Exercise description =
List every technology that the text on the OX03A2S image sensor names with the word "technology."

*** Text shown

Automotive image sensors has near-IR sensitivity for low light conditions
Believed to be the first automotive image sensor with Nyxel technology, the OX03A2S is suitable for automotive exterior lighting applications. The ASIL-B sensor, at 2.5Mpixel can be used in imaging applications that operate in low to no ambient light conditions within 2 metres of the vehicle.
Nyxel technology uses silicon semiconductor architectures and processes to achieve what is claimed to be the world’s best automotive quantum efficiency of 40 per cent at the 940nm near infra red (NIR) wavelength. This enables the OX03A2S to detect and recognise objects that other image sensors would miss under extremely low lighting conditions, says OmniVision.
The dual conversion gain technology enables optimal HDR performance, added Mathew Arcoleo, product marketing manager at OmniVision. “This new automotive imaging benchmark opens new possibilities for exterior, close-range cameras within the camera belt, operating in near or total darkness,” he said.
Automotive cameras using the OX03A2S will also require less illumination, which will reduce materials cost and overall power consumption. Additionally, the sensor has a 1/2.44 inch optical format and comes in an a-CSP (a chip scale package that has no interposer). The package is 50 per cent smaller than available alternatives, contributing to vehicle design that keeps cameras out of sight and improves styling.
The RGB-IR sensor is primarily intended for day and night machine vision applications but it can also provide viewable IR-enhanced RGB images during daytime conditions. Nyxel technology also enhances RGB image captures in bright conditions by improving sensitivity. This provides automotive designers with the flexibility to display a high quality, NIR-enhanced, viewable RGB image during the day, and a high quality machine vision image in both day and night environments.
The AEC-Q100 Grade 2-certified OX03A2S image sensor is available now.
OmniVision Technologies develops digital imaging and its CMOS imaging technology is used in consumer and commercial applications, including mobile phones, security and surveillance, automotive, tablets, notebooks, webcams and entertainment devices as well as medical and AR, VR, drones and robotics imaging systems.

******
*** Entries shown

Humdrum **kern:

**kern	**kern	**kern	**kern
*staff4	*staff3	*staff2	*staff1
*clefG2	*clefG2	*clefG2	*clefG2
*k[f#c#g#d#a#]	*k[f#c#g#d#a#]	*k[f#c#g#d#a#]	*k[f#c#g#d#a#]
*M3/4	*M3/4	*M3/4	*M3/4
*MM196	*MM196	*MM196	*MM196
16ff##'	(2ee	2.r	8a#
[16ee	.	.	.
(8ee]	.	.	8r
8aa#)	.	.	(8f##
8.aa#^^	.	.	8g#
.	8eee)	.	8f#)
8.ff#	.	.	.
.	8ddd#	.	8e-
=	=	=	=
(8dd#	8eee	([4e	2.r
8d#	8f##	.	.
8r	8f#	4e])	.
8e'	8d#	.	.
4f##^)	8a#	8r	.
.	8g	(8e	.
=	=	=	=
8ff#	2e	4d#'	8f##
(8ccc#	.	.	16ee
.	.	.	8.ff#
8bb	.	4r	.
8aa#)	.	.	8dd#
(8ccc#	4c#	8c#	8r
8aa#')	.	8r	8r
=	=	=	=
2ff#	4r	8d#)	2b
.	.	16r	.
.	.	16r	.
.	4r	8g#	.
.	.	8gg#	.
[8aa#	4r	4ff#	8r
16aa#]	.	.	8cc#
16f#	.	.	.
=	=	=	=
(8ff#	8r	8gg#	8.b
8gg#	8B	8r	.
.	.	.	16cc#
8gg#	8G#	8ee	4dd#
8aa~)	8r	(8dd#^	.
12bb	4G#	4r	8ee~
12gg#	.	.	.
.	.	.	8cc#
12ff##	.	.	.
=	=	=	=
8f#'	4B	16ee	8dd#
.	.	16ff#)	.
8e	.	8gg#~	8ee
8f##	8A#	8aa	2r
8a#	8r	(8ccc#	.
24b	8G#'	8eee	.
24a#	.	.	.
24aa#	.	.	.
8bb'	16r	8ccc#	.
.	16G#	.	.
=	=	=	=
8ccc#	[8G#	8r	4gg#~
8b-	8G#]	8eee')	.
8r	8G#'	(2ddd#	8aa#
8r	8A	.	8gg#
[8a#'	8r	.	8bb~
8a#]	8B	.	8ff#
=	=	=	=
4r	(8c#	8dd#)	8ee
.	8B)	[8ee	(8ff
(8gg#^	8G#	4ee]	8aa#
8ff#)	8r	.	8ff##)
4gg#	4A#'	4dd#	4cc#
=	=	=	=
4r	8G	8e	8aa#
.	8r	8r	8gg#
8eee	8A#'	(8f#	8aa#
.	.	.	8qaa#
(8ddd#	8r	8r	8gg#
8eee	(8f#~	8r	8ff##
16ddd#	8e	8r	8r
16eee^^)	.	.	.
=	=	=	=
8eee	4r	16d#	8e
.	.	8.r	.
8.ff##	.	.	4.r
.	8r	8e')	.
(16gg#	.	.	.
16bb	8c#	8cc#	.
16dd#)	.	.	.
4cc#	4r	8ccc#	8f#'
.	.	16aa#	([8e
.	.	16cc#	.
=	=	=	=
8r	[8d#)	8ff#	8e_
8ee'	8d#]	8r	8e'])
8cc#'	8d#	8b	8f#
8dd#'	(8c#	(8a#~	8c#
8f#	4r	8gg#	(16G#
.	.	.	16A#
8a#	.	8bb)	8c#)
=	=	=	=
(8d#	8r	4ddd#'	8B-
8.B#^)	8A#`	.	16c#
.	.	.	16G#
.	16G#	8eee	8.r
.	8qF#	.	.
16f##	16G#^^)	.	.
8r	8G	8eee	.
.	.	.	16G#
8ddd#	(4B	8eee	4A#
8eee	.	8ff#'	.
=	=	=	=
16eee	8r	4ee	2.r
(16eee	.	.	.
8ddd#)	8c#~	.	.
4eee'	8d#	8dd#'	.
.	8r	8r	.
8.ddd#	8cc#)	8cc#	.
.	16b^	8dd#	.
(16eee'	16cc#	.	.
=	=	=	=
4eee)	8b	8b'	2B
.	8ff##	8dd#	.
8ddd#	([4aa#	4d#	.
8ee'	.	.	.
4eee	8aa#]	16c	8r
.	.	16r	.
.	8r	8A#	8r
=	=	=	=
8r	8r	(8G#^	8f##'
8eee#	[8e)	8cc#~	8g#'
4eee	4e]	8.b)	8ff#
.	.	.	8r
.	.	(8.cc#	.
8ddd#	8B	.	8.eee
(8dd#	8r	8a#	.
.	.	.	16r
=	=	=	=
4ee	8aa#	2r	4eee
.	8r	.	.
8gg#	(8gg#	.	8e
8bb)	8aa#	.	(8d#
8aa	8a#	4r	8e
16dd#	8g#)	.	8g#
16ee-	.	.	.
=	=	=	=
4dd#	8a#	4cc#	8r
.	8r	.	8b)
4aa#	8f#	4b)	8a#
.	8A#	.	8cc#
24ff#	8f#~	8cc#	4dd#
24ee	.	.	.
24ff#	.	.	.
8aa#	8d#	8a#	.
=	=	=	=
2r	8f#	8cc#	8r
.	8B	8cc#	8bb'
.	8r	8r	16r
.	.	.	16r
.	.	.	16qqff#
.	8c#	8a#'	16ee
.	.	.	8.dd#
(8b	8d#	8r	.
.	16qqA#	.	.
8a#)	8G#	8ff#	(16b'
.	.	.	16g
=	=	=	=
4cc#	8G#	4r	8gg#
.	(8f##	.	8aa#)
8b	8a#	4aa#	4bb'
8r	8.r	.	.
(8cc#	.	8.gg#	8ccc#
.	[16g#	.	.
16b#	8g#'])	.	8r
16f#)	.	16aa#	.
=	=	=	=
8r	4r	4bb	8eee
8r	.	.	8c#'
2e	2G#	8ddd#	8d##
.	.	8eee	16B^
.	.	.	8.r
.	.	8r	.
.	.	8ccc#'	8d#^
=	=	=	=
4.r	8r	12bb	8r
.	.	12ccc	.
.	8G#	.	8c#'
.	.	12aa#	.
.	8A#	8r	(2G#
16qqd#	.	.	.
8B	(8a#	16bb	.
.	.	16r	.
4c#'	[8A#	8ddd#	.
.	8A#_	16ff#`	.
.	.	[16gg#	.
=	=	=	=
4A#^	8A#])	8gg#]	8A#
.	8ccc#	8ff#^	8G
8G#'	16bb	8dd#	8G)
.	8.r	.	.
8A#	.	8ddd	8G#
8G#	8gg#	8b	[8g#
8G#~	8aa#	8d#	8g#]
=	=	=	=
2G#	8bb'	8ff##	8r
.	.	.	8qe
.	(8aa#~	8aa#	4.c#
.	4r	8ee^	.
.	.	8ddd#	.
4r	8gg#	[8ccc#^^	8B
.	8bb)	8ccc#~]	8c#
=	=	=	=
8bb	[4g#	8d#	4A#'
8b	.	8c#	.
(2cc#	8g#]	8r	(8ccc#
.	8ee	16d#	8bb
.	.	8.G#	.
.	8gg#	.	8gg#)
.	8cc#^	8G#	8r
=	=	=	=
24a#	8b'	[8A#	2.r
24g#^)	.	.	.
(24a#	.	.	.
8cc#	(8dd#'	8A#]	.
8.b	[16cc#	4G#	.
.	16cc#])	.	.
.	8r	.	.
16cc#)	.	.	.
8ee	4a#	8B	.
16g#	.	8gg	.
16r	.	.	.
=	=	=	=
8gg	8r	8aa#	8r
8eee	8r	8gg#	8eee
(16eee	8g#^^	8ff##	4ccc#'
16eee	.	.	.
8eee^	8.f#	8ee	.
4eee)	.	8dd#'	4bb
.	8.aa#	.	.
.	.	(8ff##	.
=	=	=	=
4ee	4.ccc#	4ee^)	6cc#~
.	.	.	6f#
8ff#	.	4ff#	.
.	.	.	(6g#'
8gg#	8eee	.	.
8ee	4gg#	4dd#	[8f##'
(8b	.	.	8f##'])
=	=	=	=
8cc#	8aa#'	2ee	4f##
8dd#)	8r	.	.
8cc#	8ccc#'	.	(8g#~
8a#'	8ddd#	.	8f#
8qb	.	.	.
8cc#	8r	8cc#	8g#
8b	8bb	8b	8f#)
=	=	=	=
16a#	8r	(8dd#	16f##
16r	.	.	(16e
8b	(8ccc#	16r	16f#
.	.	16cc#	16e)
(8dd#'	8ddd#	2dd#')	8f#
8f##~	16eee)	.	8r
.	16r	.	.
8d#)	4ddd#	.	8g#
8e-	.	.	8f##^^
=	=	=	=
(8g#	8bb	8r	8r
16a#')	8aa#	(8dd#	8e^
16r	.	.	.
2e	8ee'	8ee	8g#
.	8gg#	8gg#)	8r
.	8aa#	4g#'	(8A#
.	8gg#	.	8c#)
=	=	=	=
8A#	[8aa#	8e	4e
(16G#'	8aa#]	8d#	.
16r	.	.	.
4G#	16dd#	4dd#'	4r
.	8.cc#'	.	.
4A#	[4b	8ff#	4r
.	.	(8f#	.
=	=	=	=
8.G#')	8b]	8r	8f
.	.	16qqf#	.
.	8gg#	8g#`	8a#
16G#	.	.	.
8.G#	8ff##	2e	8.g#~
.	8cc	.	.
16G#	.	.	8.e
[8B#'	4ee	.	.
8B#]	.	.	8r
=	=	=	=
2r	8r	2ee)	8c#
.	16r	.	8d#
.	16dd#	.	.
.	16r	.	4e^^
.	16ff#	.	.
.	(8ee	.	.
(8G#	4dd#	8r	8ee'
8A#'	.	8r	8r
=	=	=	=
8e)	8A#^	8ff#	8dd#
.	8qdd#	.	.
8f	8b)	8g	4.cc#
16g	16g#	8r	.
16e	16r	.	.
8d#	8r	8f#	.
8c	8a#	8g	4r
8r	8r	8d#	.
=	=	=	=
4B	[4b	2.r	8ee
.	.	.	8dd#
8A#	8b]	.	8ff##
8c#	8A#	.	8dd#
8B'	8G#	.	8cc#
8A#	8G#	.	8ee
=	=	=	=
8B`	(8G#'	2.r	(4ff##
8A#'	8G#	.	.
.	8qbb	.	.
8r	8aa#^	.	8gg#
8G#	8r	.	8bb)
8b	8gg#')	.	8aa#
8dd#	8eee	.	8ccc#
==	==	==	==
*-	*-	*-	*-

******

Solution to this exercise =
Nyxel technology
Dual conversion gain technology
CMOS imaging technology